Let’s make a Dockerfile to define it. We will use the Dockerfile with Enterprise CA built in the previous step:

1
2
3
4
5
6
7
ARG CORP_CA_VERSION=1.2.3
ARG PYTHON_VERSION=3.12-alpine
FROM oci.corp.registry/corp-certificates:${CORP_CA_VERSION} AS certificates
FROM python:${PYTHON_VERSION} AS python
COPY --from=certificates /enterprise-ca.crt /usr/local/share/ca-certificates/enterprise-ca.crt
RUN update-ca-certificates
ENV REQUESTS_CA_BUNDLE=/usr/local/share/ca-certificates/enterprise-ca.crt

But some Python packages use their own methods to interact with HTTP and don’t use the requests package. For example, fastapi and httpx.
Here we have the ultimate solution to force our Python to look at the system trust store - truststore. Simple and clever to use.

1
2
import truststore
truststore.inject_into_ssl()

Java

For Java-based applications, we will have almost the same approach.
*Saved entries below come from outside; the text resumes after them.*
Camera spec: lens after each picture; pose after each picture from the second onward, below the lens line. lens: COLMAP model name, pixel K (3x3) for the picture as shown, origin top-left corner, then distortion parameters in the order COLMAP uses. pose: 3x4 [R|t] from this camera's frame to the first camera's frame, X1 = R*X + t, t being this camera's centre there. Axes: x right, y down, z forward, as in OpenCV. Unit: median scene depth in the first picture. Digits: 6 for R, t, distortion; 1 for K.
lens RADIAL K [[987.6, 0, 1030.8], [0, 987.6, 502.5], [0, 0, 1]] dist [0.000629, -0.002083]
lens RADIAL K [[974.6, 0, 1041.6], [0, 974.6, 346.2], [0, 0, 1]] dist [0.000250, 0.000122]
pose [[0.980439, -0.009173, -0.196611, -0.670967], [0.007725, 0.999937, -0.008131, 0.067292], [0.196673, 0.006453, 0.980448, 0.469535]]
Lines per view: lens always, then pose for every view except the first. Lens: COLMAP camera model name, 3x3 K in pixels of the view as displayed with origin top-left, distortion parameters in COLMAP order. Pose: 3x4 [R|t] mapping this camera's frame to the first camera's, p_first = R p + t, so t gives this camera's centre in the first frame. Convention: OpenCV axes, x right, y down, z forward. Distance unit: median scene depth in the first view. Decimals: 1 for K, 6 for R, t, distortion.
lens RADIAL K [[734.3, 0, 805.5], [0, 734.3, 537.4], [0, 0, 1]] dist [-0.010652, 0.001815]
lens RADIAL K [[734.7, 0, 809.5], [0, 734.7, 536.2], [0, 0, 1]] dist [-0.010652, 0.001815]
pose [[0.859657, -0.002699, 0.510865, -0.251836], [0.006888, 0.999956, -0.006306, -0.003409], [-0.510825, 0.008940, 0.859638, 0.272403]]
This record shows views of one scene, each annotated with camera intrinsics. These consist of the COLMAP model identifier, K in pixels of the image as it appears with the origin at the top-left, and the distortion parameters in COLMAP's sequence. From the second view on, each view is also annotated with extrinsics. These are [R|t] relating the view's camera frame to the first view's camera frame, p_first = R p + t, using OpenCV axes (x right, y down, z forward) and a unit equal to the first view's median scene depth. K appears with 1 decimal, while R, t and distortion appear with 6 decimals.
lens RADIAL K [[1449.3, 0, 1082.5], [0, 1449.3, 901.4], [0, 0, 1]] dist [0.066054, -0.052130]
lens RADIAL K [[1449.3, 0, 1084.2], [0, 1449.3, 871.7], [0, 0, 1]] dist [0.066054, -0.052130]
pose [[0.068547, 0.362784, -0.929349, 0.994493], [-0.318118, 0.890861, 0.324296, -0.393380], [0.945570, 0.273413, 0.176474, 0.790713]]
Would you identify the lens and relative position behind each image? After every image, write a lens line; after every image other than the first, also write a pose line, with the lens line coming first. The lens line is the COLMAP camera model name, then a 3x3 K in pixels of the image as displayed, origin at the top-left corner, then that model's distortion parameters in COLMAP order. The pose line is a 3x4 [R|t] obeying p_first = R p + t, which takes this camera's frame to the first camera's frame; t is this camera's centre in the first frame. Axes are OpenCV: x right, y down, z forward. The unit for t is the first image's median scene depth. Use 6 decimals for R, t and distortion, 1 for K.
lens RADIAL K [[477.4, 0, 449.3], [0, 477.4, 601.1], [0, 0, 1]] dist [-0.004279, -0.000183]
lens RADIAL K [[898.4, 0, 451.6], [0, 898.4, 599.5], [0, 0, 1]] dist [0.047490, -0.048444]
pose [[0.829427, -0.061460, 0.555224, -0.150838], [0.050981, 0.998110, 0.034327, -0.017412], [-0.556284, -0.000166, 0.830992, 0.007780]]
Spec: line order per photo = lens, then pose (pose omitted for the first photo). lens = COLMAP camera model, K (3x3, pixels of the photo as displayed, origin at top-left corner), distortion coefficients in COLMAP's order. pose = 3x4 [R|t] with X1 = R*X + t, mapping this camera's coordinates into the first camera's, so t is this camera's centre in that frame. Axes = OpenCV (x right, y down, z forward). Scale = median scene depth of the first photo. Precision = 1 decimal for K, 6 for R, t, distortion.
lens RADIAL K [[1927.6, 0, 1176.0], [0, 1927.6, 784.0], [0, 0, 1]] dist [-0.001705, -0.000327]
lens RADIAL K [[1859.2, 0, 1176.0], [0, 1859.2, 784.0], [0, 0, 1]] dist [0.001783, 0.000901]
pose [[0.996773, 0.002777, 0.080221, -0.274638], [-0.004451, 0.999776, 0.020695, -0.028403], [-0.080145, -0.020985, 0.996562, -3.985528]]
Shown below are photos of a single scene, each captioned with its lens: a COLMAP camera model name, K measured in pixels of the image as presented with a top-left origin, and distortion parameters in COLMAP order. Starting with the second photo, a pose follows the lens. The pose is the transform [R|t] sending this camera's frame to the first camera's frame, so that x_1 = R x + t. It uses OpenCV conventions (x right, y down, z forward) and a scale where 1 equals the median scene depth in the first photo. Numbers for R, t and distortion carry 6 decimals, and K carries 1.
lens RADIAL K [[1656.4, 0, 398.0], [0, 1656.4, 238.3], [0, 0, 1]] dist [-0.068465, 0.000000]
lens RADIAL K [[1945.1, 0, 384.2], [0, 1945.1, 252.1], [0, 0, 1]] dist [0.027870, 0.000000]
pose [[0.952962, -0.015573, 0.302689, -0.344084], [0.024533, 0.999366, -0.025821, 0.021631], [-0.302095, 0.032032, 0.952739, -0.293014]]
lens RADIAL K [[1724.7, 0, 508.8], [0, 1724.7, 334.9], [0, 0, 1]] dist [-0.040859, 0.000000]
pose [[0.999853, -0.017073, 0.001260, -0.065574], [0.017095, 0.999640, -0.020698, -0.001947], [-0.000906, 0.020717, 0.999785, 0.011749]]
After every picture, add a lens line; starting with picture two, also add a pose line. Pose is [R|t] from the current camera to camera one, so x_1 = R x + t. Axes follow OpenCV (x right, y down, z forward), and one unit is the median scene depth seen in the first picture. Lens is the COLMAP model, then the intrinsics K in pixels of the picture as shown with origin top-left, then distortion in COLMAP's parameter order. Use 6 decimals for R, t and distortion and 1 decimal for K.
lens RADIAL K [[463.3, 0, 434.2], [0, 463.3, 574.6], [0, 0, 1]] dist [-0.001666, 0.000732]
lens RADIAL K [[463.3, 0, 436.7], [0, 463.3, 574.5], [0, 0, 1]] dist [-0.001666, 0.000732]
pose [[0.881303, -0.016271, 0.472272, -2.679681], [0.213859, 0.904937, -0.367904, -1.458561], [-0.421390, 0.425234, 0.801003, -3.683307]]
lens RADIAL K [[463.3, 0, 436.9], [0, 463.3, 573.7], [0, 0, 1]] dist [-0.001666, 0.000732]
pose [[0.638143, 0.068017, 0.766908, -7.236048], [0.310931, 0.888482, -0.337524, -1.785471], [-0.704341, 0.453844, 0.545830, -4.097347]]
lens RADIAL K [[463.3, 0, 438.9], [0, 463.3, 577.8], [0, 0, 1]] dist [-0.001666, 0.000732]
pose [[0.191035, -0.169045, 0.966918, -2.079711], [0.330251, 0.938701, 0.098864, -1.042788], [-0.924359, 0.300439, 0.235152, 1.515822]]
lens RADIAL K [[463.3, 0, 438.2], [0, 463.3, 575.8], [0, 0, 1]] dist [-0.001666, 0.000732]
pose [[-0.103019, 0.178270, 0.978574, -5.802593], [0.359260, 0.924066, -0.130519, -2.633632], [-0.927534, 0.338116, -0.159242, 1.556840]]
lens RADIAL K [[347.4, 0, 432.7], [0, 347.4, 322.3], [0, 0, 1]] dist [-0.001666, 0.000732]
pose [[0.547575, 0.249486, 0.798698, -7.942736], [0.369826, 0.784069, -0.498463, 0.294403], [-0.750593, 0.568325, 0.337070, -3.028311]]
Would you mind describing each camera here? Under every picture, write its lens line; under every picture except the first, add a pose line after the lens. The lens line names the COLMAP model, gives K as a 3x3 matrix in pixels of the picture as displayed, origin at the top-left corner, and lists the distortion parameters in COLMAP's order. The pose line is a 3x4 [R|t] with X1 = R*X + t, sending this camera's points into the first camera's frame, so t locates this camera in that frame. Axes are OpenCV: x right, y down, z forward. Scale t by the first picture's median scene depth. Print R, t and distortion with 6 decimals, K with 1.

Let’s make a Dockerfile with imported certificates:

1
2
3
4
5
6
7
8
9
ARG CORP_CA_VERSION=1.2.3
ARG JAVA_VERSION=17-alpine3.20
FROM oci.corp.registry/corp-certificates:${CORP_CA_VERSION} AS certificates
FROM amazoncorretto:${JAVA_VERSION} AS java
RUN /bin/sh -c set -eux; apk add --no-cache --allow-untrusted --repository http://dl-cdn.alpinelinux.org/alpine/v3.20/main ca-certificates bash coreutils
COPY --from=certificates /enterprise-ca.crt /usr/local/share/ca-certificates/enterprise-ca.crt
RUN update-ca-certificates
COPY --from=certificates /jks-add-ca.sh /usr/bin/jks-add-ca.sh
RUN bash /usr/bin/jks-add-ca.sh /usr/local/share/ca-certificates/enterprise-ca.crt

Node.js and extra CA

For all of your Node.js applications, you can easily specify the environment variable NODE_EXTRA_CA_CERTS, like this:

1
2
3
4
5
6
7
8
ARG CORP_CA_VERSION=1.2.3
ARG NODE_VERSION=lts-alpine3.20
FROM oci.corp.registry/corp-certificates:${CORP_CA_VERSION} AS certificates
FROM node:${NODE_VERSION} as node
RUN /bin/sh -c set -eux; apk add --no-cache --allow-untrusted --repository http://dl-cdn.alpinelinux.org/alpine/v3.20/main ca-certificates bash coreutils
COPY --from=certificates /enterprise-ca.crt /usr/local/share/ca-certificates/enterprise-ca.crt
RUN update-ca-certificates
ENV NODE_EXTRA_CA_CERTS=/usr/local/share/ca-certificates/enterprise-ca.crt

Certificate Pinning

In case your application uses certificate pinning, you have no choice but to add an exclusion to bypass the route. No workarounds here.

Conclusion

Corporate DLPs and private CA is great stuff, it is used for a lot of enterprises for a good intentions, but makes System Development Life Cycle a little bit challengeable. Fortunately, we know how to deal with it now.